Last year in August, Shreyoshi decided to download Bumble, a dating app, on which she found Ritam who happened to be back from the USA and was under hotel quarantine. The couple spoke for a few days and decided to meet even though they hardly shared any common interests. Owing to the lockdown restrictions, there was no place they could grab a coffee or a drink at, so they ended up driving to a lake close by. That day, as they drove home, their car got stuck in a ditch at midnight while it rained heavily around them. Shreyoshi realised then that Ritam is the guy she wants to spend her rest of her life with. Five months since, they are married and happy.
Dil maange more
There has been a ‘digital revolution’ regarding dating, courtship and romance, and the Internet has become the ‘matchmaker’. One such matchmaker is Bumble, a social networking app for everyone, which was founded in 2014 by women. In fact, on Bumble, women are empowered to make the first move and forge meaningful connections across dating, friendships and business networking.
Samarpita Samaddar, Bumble India PR Director, shares about the trend, “Single Indians now go on ‘pre-dates’ where they use video dates to get to know one another before meeting in person. Our recent nationwide survey revealed 40% of single Indians want to opt for virtual dating in 2021.”
Taking dating a step forward is Gleeden, a dating platform open to married individuals who want to spice up their love lives by providing a safe and private environment where members get in touch with likeminded people to flirt with.

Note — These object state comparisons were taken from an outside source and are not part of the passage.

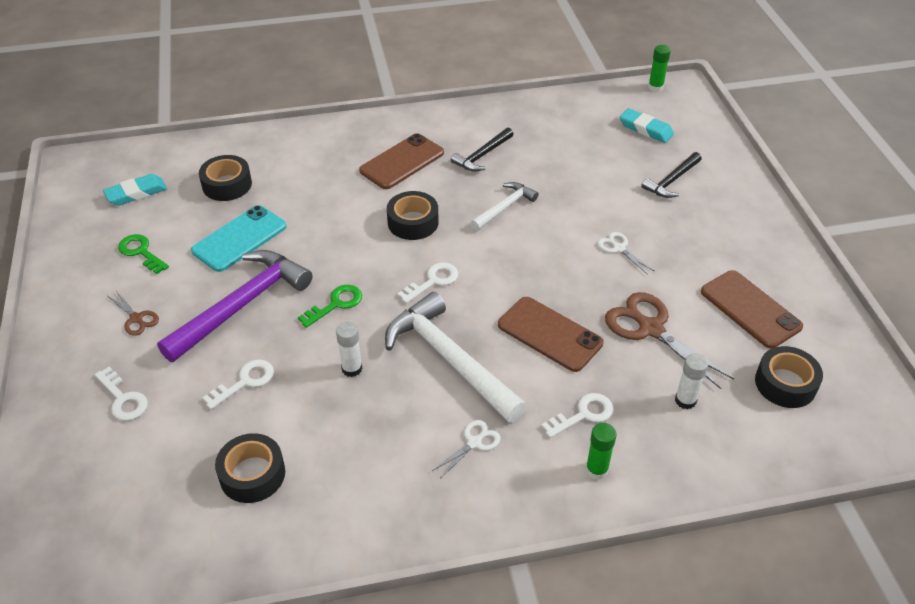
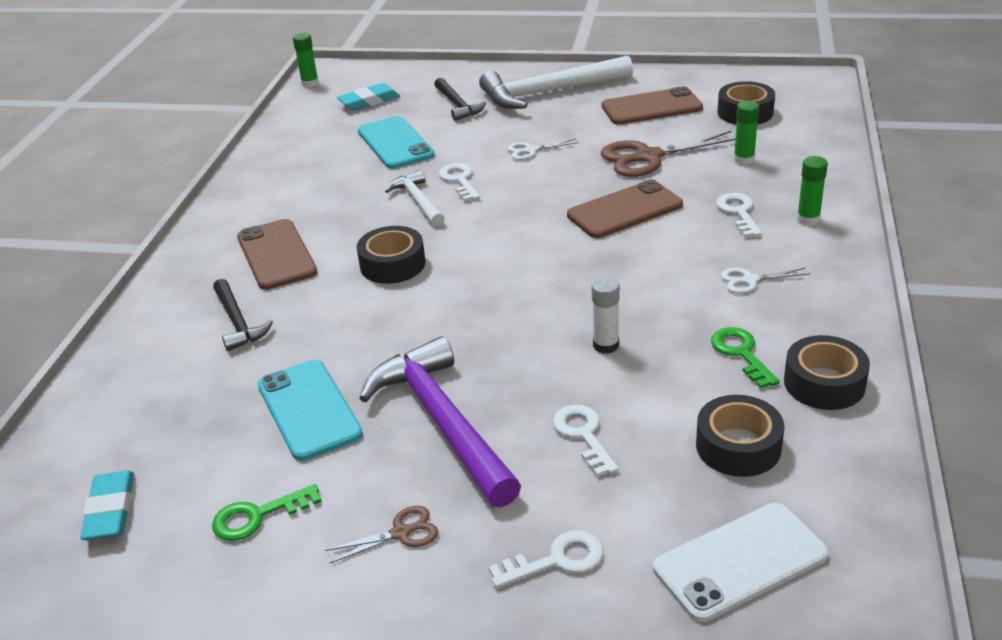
camera: 65 degrees left, 10 degrees down
(134, 497) = (740, 562): none -> white phone
(227, 185) = (182, 409): black tape -> black tape (824, 383)
(336, 304) = (492, 342): green key -> green key (741, 354)
(433, 281) = (501, 267): white key -> white key (459, 180)
(450, 359) = (626, 275): white hammer -> white hammer (548, 92)
(474, 442) = (749, 280): white scissors -> white scissors turned 75 degrees counterclockwise
(482, 155) = (318, 199): black hammer -> black hammer (237, 322)
(586, 166) = (395, 143): none -> turquoise phone
(685, 400) = (744, 159): white glue stick -> green glue stick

As per Sybil Shiddell, Country Manager India, Gleeden, most of the time, those who subscribe to Gleeden are looking for a distraction from their routines. “Gleeden offers a safe space where these people can unwind and rediscover the thrill of seduction,” says Sybil. “Now that people have potentially the chance to meet again, after an initial approach they try to move the date in real life. Lockdowns, social distancing and health safety have taught us that you can have meaningful relations even without direct contact. We believe that 2021 will increase this kind of ‘slow dating’ rather than the ‘binge dating attitude’ that Tinder-like dating apps got us used to.”
Tech to the rescue
OkCupid, founded in 2004 by Harvard mathematicians who believed in the power of questions to lead you to meaningful connections, has an algorithm that is helping Indians strike the balance between love and compatibility. “With AI-powered matching based on 3,000 questions at the heart of it, OkCupid is committed to helping users find their kind of love — filmy, adventurous, pragmatic, OTT, etc. This is a connection of deeper things from views about career and a stance on gender rights, to how to plan a vacation and split chores. This is the only platform that put you, your beliefs, values and quirks at the center of your search for love instead of reducing you to merely your looks, height and alignment of starts at birth,” says Anukool Kumar, Marketing Director, OkCupid India.
New age new rules
Millennials today are being more accepting of the reality that there is more to a person than their picture and that they can ask for what they want up-front. Millennial India’s idea of love has evolved and is unapologetic and free from compromise, one that embraces differences.
Tanisha Ghura Kanani and Priyanka Ghura Kuka are the co-founder and business head and co-founder and creative head, respectively, of Not So Arranged, a new dating site. The site has specially designed a one-of-a-kind Compatibility Quiz that factors in thoughts, habits, values, personality and quirks to help subscribers find their right match.
“This ensures a more meaningful connection and a higher chance of getting those sparks flying. After all, compatibility leads to chemistry. Our compatibility test has been specially curated by a psychologist with years of experience in relationship and pre-marital counselling, which can help us find you a match based on who you score highest with based on your Compatibility Quotient(CQ),” say the duo.
Small town fix
QuackQuack caters to needs of Indian singles who want to chat or break the ice even before they match. What’s a stand out about this app is that most of its users come from Tier 2 cities, unlike in the case of the other apps.
According to Ravi Mittal, Founder, QuackQuack, the average age of users on the app has dropped from 29 years a couple of years ago to 25 years today. “It means more youngsters are signing up on dating apps,” he explains. “We are also seeing a keen interest from women, with a 12% rise in women’s traffic as compared to last year.”
Ravi also believes that the trend is certainly shifting from casual dating to more meaningful and serious relationships. “People are okay with exploring profiles from far-off cities and are not confined to just their surroundings. What’s more, there’s a 300% increase in users signing up from smaller towns and cities as compared to those from metros—dating is shifting to smaller cities where the trend is catching up.”
Clearly, 2021 seems to have ushered in a sense of optimism and hope among single Indians as they get more intentional about finding love in 2021. Who knows, the date fix might even result in a match that is love all!